SCOTT, John II.

Published in The History of Parliament: the House of Commons 1558-1603, ed. P.W. Hasler, 1981
Available from Boydell and Brewer

Constituency

Dates

1572

Family and Education

Offices Held

Steward of the household to Abp. Grindal; j.p. Hexhamshire by 1575.

Biography

Scott was returned for Ripon in 1572 through the influence of the archbishop of York. His appointment as a j.p. in the archbishop’s liberties of Hexhamshire suggests that he was a native of these parts, perhaps connected with the Scotts of Earle. He was in the service of Edmund Grindal, then bishop of London and himself a native of Cumberland, by 1562, when he was furnishing John Foxe with materials out of Grindal’s papers for the Acts and Monuments, presumably for the English edition of 1563 in which Grindal was interested.
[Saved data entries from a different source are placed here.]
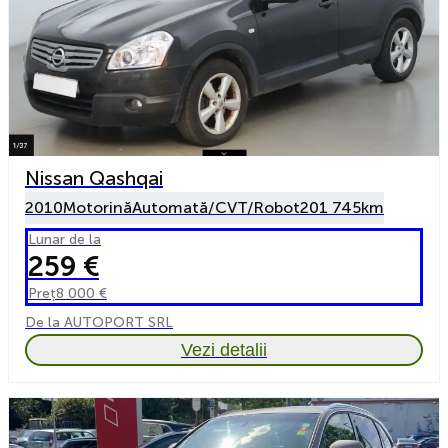
Nissan Qashqai
2010
Motorină
Automată/CVT/Robot
201 745km
Lunar de la
259 €
Preț
8 000 €
De la AUTOPORT SRL
Vezi detalii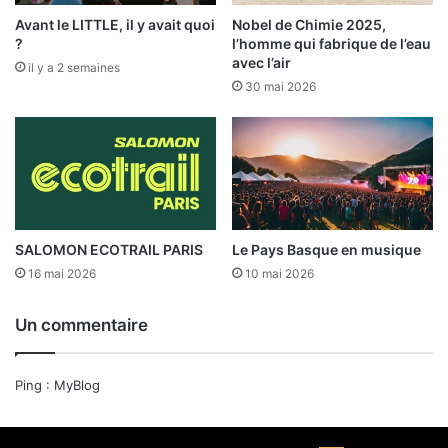
Avant le LITTLE, il y avait quoi
Nobel de Chimie 2025,
?
l’homme qui fabrique de l’eau
avec l’air
il y a 2 semaines
30 mai 2026
SALOMON ECOTRAIL PARIS
Le Pays Basque en musique
16 mai 2026
10 mai 2026
Un commentaire
Ping :
MyBlog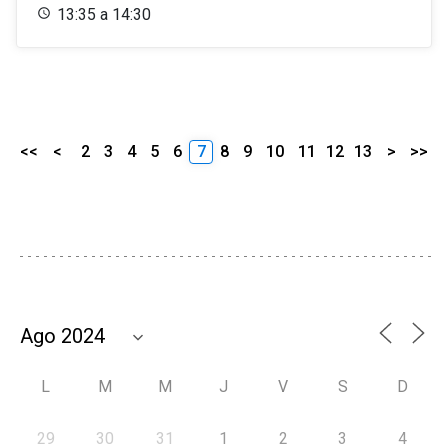
13:35 a 14:30
<<
<
2
3
4
5
6
7
8
9
10
11
12
13
>
>>
L
M
M
J
V
S
D
29
30
31
1
2
3
4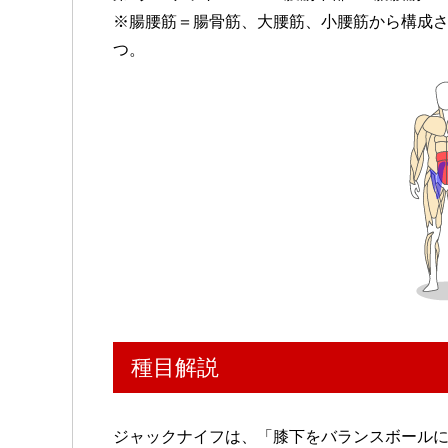
※腸腰筋＝腸骨筋、大腰筋、小腰筋から構成
つ。
種目解説
ジャックナイフは、「膝下をバランスボール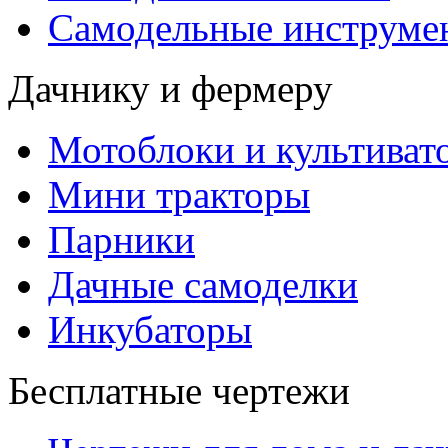
Самодельные инструме
Дачнику и фермеру
Мотоблоки и культиват
Мини тракторы
Парники
Дачные самоделки
Инкубаторы
Бесплатные чертежи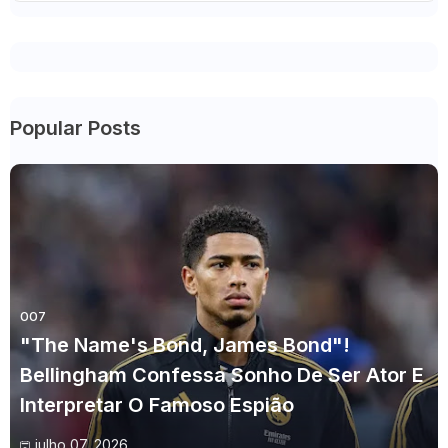
Popular Posts
007
"The Name's Bond, James Bond"!
Bellingham Confessa Sonho De Ser Ator E
Interpretar O Famoso Espião
julho 07, 2026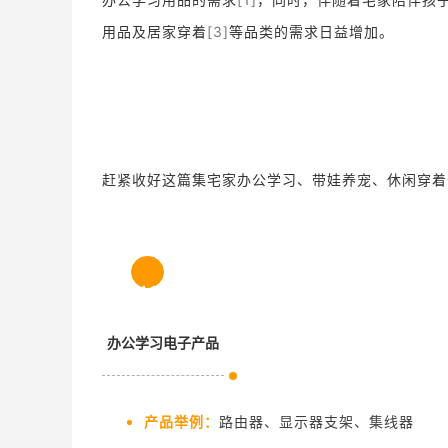
用品及居家穿着
[3]
等品类的需求日益增加。
赶紧收好这篇集宅家办公学习、带娃养宠、休闲穿着
1.1
办公学习电子产品
产品举例：
路由器、显示器支架、集线器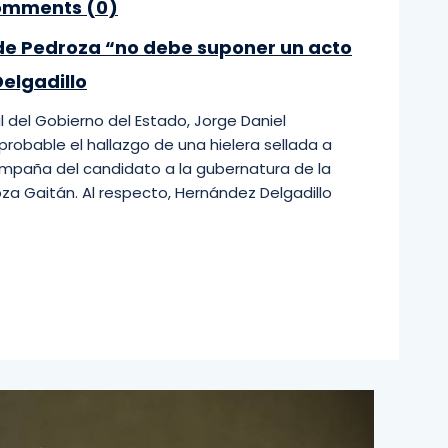
mments (
0
)
de Pedroza “no debe suponer un acto
elgadillo
l del Gobierno del Estado, Jorge Daniel
probable el hallazgo de una hielera sellada a
ampaña del candidato a la gubernatura de la
roza Gaitán. Al respecto, Hernández Delgadillo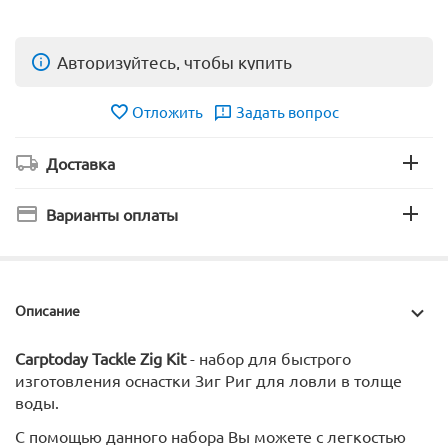
Авторизуйтесь, чтобы купить
Отложить
Задать вопрос
Доставка
Варианты оплаты
Описание
Carptoday Tackle Zig Kit
- набор для быстрого
изготовления оснастки Зиг Риг для ловли в толще
воды.
С помощью данного набора Вы можете с легкостью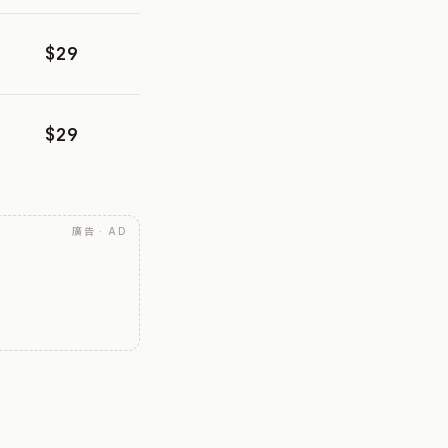
$29
$29
廣告 · AD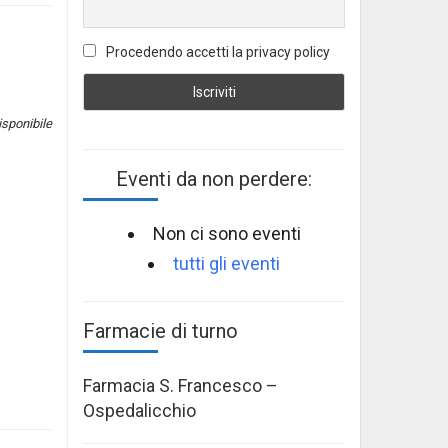
Procedendo accetti la privacy policy
sponibile
Eventi da non perdere:
Non ci sono eventi
tutti gli eventi
Farmacie di turno
Farmacia S. Francesco –
Ospedalicchio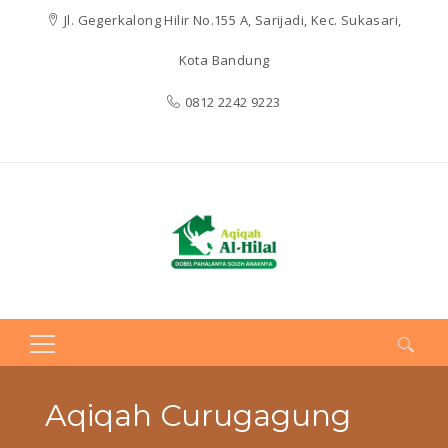
Jl. Gegerkalong Hilir No.155 A, Sarijadi, Kec. Sukasari,
Kota Bandung
0812 2242 9223
Search
for:
Aqiqah Curugagung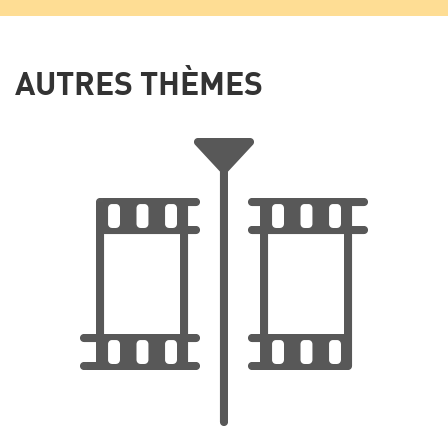
AUTRES THÈMES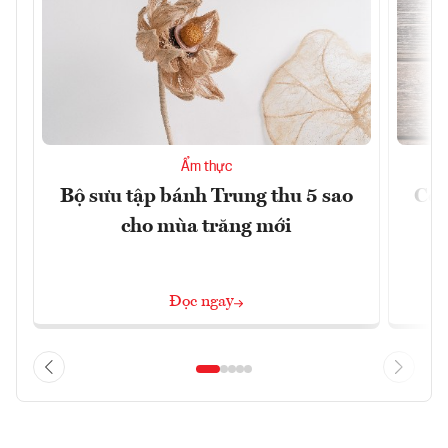
Ẩm thực
Bộ sưu tập bánh Trung thu 5 sao
Cơn
cho mùa trăng mới
Á
Đọc ngay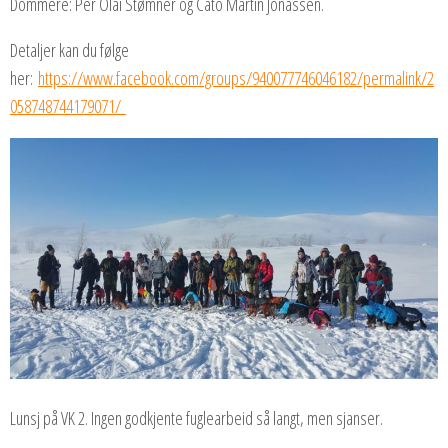
Dommere: Per Olai Stømner og Cato Martin Jonassen.
Detaljer kan du følge
her:
https://www.facebook.com/groups/940077746046182/permalink/2
058748744179071/
Lunsj på VK 2. Ingen godkjente fuglearbeid så langt, men sjanser.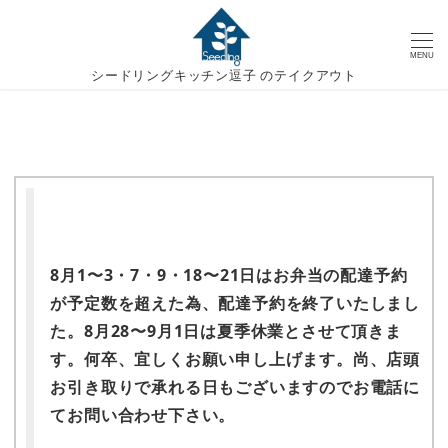
MENU
シードリングキッチン逗子 のテイクアウト
8月1〜3・7・9・18〜21日はお弁当の配達予約
が予定数を超えた為、配達予約を終了いたしまし
た。8月28〜9月1日は夏季休業とさせて頂きま
す。
何卒、宜しくお願い申し上げます。尚、店頭
お引き取りで承れる日もございますのでお電話に
てお問い合わせ下さい。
Scott followed Grindal to York in 1570, and to Lambeth in 1575, when Grindal was translated to Canterbury. He was one of the executors of Grindal’s will, by which he received £50 and ‘my gelding called Old Marshall’. The execution of the will occupied him for some time. In July 1584 he was writing to Walsingham to secure his support in the question of dilapidations owed by the estate of the late archbishop, in composition of which the executors were prepared to pay £250. It is likely but not certain that Scott remained in the service of Grindal’s successor. Certainly, he was active under Bancroft in 1604, when he drew up memoranda to induce James I to grant the temporalities of the see to the new archbishop from the death of Whitgift. The place and date of his death are unknown.

PCC 39 Rowe; SP12/104; Hist. Northumb. xiv. 173; Strype, Annals, i(1), p. 559; Strype, Grindal, 429, 604, 605; CSP Dom. 1581-90, p. 190; HMC Hatfield, xvi. 407-8.